Noticing a trend? If you're a financial sector executive, you run the show. It doesn't matter that you've swindled billions of dollars from the country, nothing is going to happen to you.
However, If you cross the financial sector, even over relatively trivial matters and sums, it won't matter if you're the elected head of the city council or a justice on the state supreme court, you will be removed from office and suffer significant consequences.
The financial sector runs this country.
RMS wants software to be free, but is happy for people to be enslaved by the state. That's a massive contradiction. I would have thought his philosophy on software is very much aligned with libertarianism, yet his political discussions suggest otherwise.
How can you want software to be free and not people?
Considering that software and people are two very different things, I fail to see the contradiction. Are you suggesting that one who supports freedom must always support any form of freedom?
Should termites be free? How about viruses? How about serial killers?
btw, RMS's stance on software is anything but libertarian. If you want to relate it to politics, I'd compare it to communism. Not Chinese or Russian communism, but more of the Marxist ideal. A lack of ownership, communal collaboration that anyone can take advantage of. 'Free' is a complicated word and doesn't necessitate libertarianism. A libertarian would claim that ownership is a right, a freedom we enjoy. I don't know if RMS would agree with that. I'm pretty sure he thinks that information should be free but people should be restricted by laws that say you can't murder or steal and stuff like that. When people advocate freedom, they tend to be advocating the freedom to do the things they specifically want to do. Not even the libertarian advocates anarchy, which is freedom taken most literally.
'Free' is a fun term for philosophers because it can be turned on its head in all sorts of different ways.

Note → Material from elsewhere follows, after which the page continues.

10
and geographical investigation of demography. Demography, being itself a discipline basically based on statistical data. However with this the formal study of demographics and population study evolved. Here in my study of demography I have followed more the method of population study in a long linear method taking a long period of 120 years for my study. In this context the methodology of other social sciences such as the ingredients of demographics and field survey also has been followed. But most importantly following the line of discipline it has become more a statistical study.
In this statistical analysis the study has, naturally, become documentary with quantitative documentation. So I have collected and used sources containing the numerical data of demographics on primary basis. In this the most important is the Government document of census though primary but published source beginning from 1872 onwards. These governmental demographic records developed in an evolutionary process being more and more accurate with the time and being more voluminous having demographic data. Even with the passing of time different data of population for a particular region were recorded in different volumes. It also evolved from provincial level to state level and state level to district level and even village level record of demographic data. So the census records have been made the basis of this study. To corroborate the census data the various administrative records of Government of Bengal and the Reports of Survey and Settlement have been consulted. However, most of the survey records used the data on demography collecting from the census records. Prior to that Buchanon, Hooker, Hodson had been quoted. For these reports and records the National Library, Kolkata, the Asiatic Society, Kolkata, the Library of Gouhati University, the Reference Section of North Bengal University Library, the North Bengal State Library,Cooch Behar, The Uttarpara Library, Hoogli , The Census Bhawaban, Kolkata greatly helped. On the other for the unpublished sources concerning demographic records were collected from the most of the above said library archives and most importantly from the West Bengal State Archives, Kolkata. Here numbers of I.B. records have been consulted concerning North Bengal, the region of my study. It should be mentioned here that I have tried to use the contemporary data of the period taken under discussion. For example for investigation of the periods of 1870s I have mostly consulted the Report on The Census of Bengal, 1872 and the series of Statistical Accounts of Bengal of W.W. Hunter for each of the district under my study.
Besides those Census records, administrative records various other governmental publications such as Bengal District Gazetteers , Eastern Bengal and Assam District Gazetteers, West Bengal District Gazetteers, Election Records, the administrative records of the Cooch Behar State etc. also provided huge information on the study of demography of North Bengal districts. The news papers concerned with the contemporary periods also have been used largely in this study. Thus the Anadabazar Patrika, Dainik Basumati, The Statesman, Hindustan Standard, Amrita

"From the depths of my skeptical and rationalist soul, I ask the Lord to protect me from California touchie-feeliedom."
Ah, the laissez-faire capitalist who doesn't know enough history to know what laissez-faire capitalism involves.
Pure capitalism is nasty and doesn't work. It's been tried. It was worse than communism. Mixed economies do work (yes, the US is a mixed economy). The difference between a mixed economy and pure capitalism? Regulation, i.e. "tell[ing] private businesses what to do with their money and assets."
You also missed a 2nd part.
The real-world problem with the simple solutions is that a corporation will spend a few millions on lawyers and other professionals to find a perfectly legal loophole.
No problem, you say, we'll close it.
They will find the next one. We will close it. Repeat a few hundred times. And then you end up with the exact kind of complicated stuff that you wanted to do away with with your simple solution.
I know what I'm talking about, I've spent 6 years of my life negotiating and writing contracts for partners with opposed interests. You end up discussing individual words for ten minutes.